How police chiefs should handle police officer misconduct
Planning and prevention define responses to high-profile officer-involved incidents
In a memorable episode of the iconic cop show “Dragnet,” fictional LAPD Sgt. Joe Friday quotes real-life former LAPD Chief William Parker: “We have one big problem in selecting police officers. We have to recruit from the human race.” This truth being self-evident, police leaders must accept the reality that any of the ills of humanity can show up behind the thin blue line.
Most law enforcement agencies have some sort of plan for dealing with an officer-involved shooting, but what about other officer-involved incidents? In my own experience, and those of colleagues who are agency heads, I’ve seen the following:
- A school resource officer sent to prison for relationships with high school students at his assigned school;
- A midnight shift officer caught regularly stealing mail at a college mail drop to look for gift cards and cash;
- An officer driving while intoxicated on duty in a marked patrol car;
- An officer claiming overtime for time spent making out with an off-duty dispatcher in her personal vehicle;
- An administrator viewing pornography for hours on the department computer;
- An officer with a torrid online relationship with a minor;
- Sexual liaisons with coworkers on duty.
Unfortunately, the list could go on.
Some of these offending behaviors are illegal, some against department policy and some against prevailing moral standards of a community, but all are an embarrassment to the employing law enforcement agency that causes damage to credibility that requires both time and a strategy to repair.
How can leaders prepare for conduct unbecoming an officer?
Don’t shoot your wounded
With the current police recruitment crisis, agencies that invest in keeping officers who have the capacity to serve the organization well over time save resources in the long run with redemptive, restorative discipline. Holistic health approaches that include counseling are as important as maintaining discipline and accountability.
When an officer makes an egregious error in judgment that reflects poorly on the department, it will help the public and the rest of the personnel to know that the agency culture can’t be blamed for the officer’s delinquency had he or she taken advantage of available restorative resources.
Law enforcement agency heads have learned that speaking out on high-profile officer-involved incidents, including officer-involved shootings, can help shape the narrative positively to counteract the inevitable social media storm. Providing facts as they become known and when they can be legally released, outlining the investigative process and timeline, and taking immediate personnel action when appropriate can help calm fears and accusation of cover ups, collusion and conspiracy. Painful honesty can reap public trust.
Critical response team
Most departments know who to call when there is a need for an independent investigation of an officer use of force. A separate agreement might be wise for other officer-involved incidents that involve questions of professional integrity.

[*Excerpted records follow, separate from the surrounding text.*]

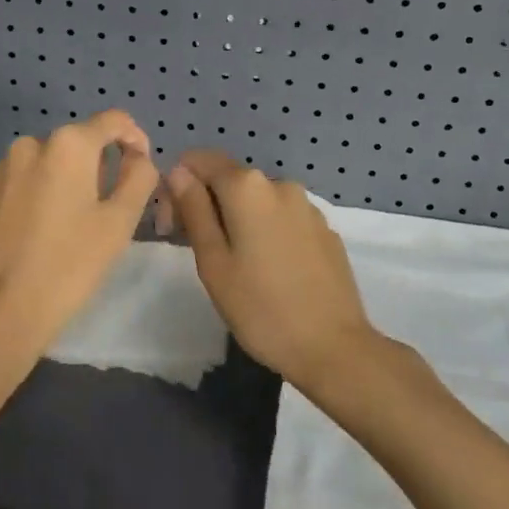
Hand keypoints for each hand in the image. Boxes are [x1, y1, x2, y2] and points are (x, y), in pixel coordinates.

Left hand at [0, 110, 159, 375]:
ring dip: (62, 181)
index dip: (135, 139)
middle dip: (96, 166)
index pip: (113, 121)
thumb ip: (139, 177)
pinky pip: (17, 183)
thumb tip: (138, 158)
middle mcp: (29, 145)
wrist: (2, 312)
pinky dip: (33, 195)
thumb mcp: (120, 222)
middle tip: (106, 209)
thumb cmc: (70, 265)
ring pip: (44, 163)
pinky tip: (35, 232)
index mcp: (68, 145)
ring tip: (68, 224)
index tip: (141, 167)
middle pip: (77, 143)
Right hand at [165, 151, 379, 395]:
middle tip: (200, 253)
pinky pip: (283, 218)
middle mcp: (280, 184)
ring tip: (237, 267)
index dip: (178, 185)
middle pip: (229, 179)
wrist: (334, 348)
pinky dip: (267, 231)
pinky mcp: (325, 229)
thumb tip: (178, 172)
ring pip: (257, 200)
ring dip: (238, 219)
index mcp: (248, 187)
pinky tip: (270, 271)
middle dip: (207, 204)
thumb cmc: (261, 308)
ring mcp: (308, 206)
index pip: (199, 160)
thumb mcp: (213, 262)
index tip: (173, 226)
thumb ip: (193, 209)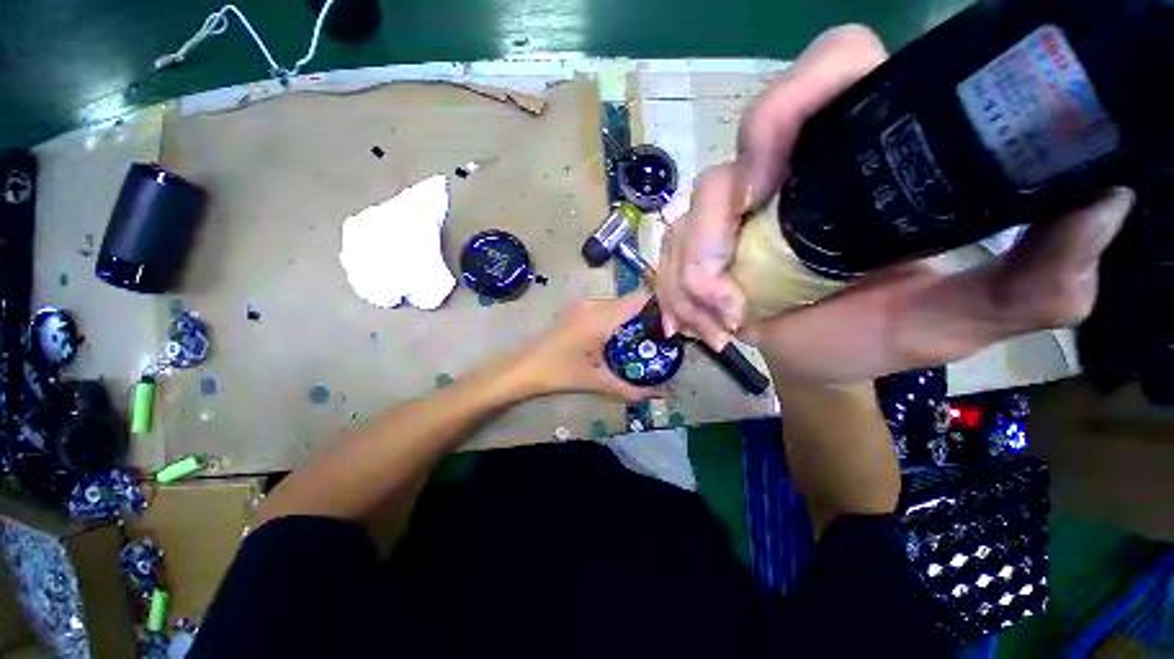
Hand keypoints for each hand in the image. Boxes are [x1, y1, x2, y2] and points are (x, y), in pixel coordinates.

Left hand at [513, 292, 664, 401]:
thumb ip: (632, 389)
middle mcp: (595, 304)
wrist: (522, 369)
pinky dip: (620, 319)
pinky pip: (608, 308)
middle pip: (632, 301)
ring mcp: (584, 304)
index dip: (662, 308)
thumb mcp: (597, 382)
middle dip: (650, 317)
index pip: (641, 299)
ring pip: (620, 304)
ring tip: (646, 340)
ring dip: (634, 318)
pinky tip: (622, 339)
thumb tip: (663, 395)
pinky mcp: (578, 309)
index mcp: (601, 317)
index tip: (674, 326)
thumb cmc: (558, 373)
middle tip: (663, 339)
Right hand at [656, 25, 1131, 382]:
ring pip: (688, 222)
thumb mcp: (963, 314)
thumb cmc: (878, 337)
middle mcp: (787, 176)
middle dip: (714, 231)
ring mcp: (736, 216)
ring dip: (693, 280)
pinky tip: (700, 329)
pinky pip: (669, 258)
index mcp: (855, 160)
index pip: (824, 73)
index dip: (789, 107)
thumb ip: (1038, 276)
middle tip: (731, 293)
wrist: (816, 362)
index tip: (772, 186)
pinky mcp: (703, 250)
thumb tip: (1105, 202)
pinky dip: (677, 295)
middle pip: (729, 163)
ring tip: (723, 325)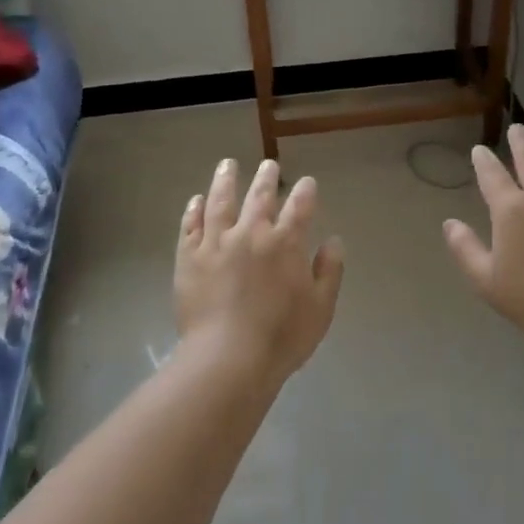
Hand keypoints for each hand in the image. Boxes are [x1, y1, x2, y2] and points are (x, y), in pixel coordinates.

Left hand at [175, 159, 346, 382]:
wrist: (227, 358)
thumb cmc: (281, 337)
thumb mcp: (321, 308)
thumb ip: (329, 271)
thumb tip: (333, 241)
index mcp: (286, 243)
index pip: (300, 207)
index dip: (305, 192)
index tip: (307, 182)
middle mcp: (251, 233)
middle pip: (260, 197)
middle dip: (266, 178)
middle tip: (269, 165)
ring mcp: (216, 243)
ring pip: (221, 202)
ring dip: (226, 180)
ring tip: (228, 165)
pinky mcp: (189, 258)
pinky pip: (191, 226)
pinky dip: (194, 210)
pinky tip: (197, 200)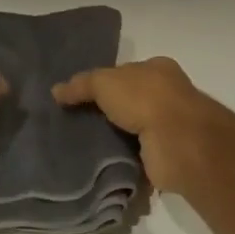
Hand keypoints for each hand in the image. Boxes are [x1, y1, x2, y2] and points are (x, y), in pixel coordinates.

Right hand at [52, 57, 212, 192]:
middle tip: (74, 122)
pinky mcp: (165, 155)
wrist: (178, 142)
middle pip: (128, 101)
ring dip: (112, 138)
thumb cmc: (145, 99)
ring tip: (80, 145)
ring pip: (131, 129)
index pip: (125, 72)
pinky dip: (121, 160)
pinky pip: (136, 155)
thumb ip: (81, 85)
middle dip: (105, 112)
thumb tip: (56, 91)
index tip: (79, 96)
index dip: (102, 82)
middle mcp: (166, 95)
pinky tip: (98, 164)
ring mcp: (168, 127)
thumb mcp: (105, 82)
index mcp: (157, 69)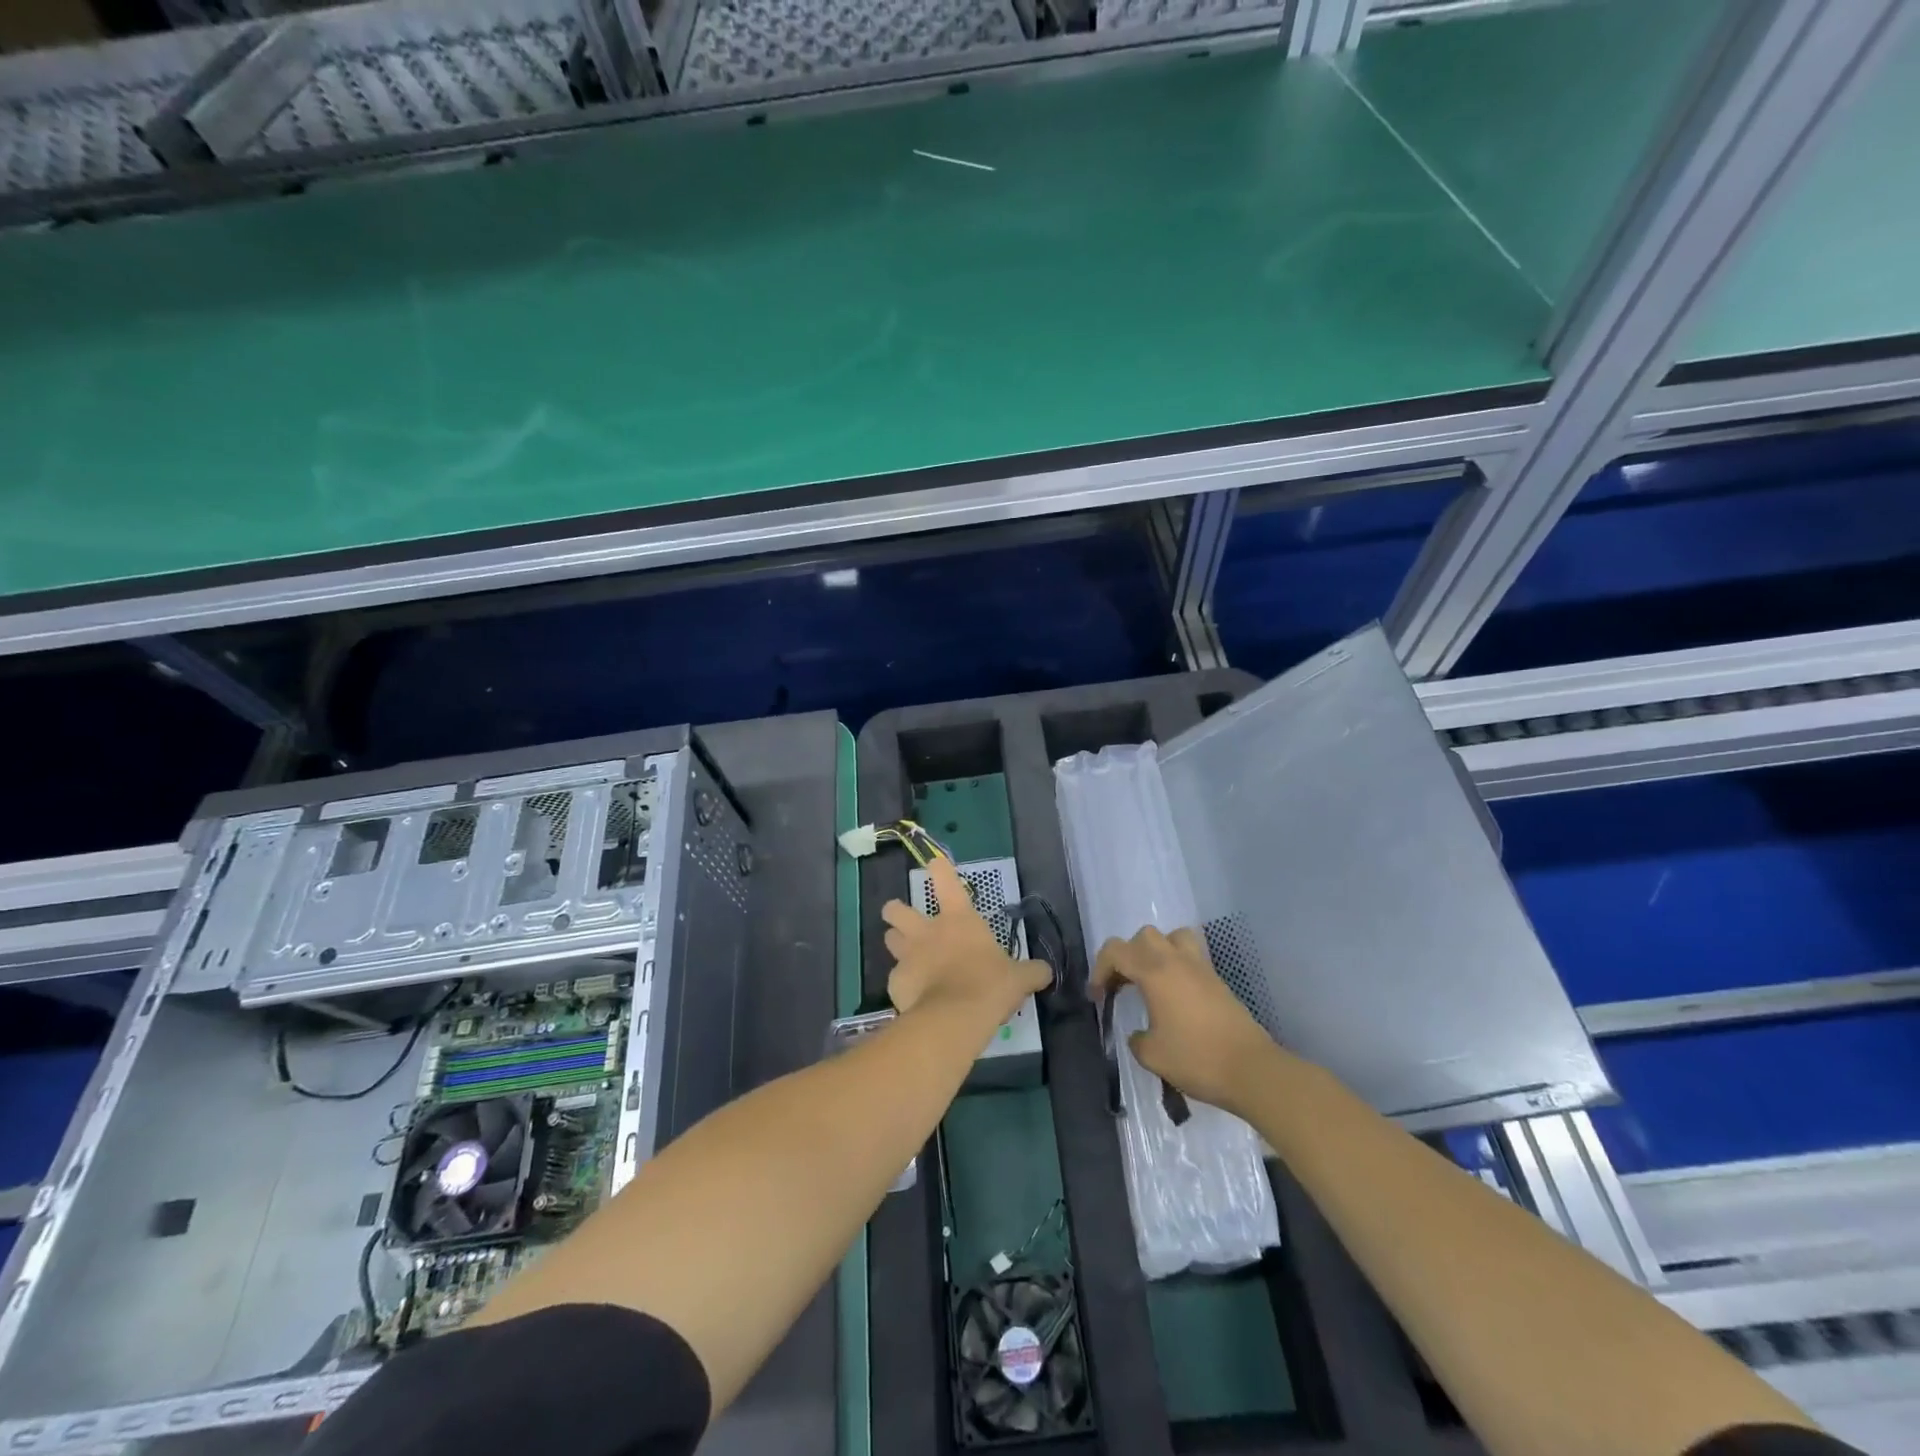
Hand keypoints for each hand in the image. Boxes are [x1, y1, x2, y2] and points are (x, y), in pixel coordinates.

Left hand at [883, 857, 1049, 1018]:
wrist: (954, 1018)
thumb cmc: (989, 986)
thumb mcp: (1018, 979)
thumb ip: (1031, 972)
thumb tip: (1046, 972)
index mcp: (958, 919)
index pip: (946, 881)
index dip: (939, 869)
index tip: (935, 862)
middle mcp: (927, 931)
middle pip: (896, 909)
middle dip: (895, 910)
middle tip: (902, 918)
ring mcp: (907, 956)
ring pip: (890, 939)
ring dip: (896, 943)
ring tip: (907, 956)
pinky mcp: (896, 983)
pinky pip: (895, 978)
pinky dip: (903, 984)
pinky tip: (914, 996)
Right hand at [1092, 926, 1277, 1116]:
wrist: (1252, 1070)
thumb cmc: (1197, 1059)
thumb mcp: (1152, 1056)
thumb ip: (1136, 1039)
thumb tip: (1138, 1034)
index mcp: (1154, 973)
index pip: (1116, 951)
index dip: (1099, 969)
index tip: (1098, 997)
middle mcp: (1176, 961)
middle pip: (1144, 936)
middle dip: (1126, 956)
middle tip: (1122, 985)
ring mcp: (1201, 968)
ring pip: (1172, 937)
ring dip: (1156, 951)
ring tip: (1151, 980)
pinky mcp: (1217, 981)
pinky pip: (1191, 956)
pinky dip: (1176, 966)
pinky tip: (1174, 996)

Even when an agency has a well-structured professional standards investigations procedure, having an outside monitor or reviewer can assure the public that any inquiries are objective and unbiased. If there is a discussion about whether to bring in an outside agency or team to look into concerns about an officer’s questionable behavior, err on the side of avoiding public suspicion of whitewash.
Regular ethics indoctrination
Ethics is a practice, not a four-hour course. The occasional class on ethics is likely to have very little effect on actual behavior. Case studies are more effective than PowerPoint outlines. The recent incident that involved the shooting of a St. Louis officer while two officers played Russian roulette with a third officer present could be a valuable part of roll-call training by asking:
- What would you do if a fellow officer was drinking alcohol on duty?
- What would you do if a fellow officer was playing Russian roulette with an off-duty married officer?
- What were likely early warning signs that might have predicted this kind of scenario?
- How would you respond if you were a supervisor or chief of police?
Doveryai, no proveryai
In case you weren’t alive during Ronald Reagan’s presidency, this was the Russian proverb he quoted during nuclear weapons reduction talks. It means trust, but verify. Drug testing is routine for officers working narcotics. Polygraphs may be a regular part of working vice. What about SROs and DARE officers and sexual integrity? What about the lonely long-term midnight officer who may think he or she is not being watched?
Regular integrity testing can remind officers of their obligations on and off duty. It can also be used in disciplinary actions. If an officer has responded to an annual or quarterly questionnaire about drug use, theft, relations with minors, viewing pornography on department devices, false overtime claims and so on their failure to be truthful can be a shortcut to dismissal in an ethics breech.
The most important key to ethical integrity as a department’s value is what its leadership and supervisors model. Components of a robust program for ethical health include:
- Aggressive responses to citizen complaints and concerns;
- Ongoing team assessment of officers by supervisors;
- Monitoring data for early warning signs of high-risk behavior by officers;
- Documentation of all warnings and advisements given in cases of minor misconduct that might alert supervisors to patterns of poor behavior.
An agency’s reputation for ethical behavior springs from leadership by example.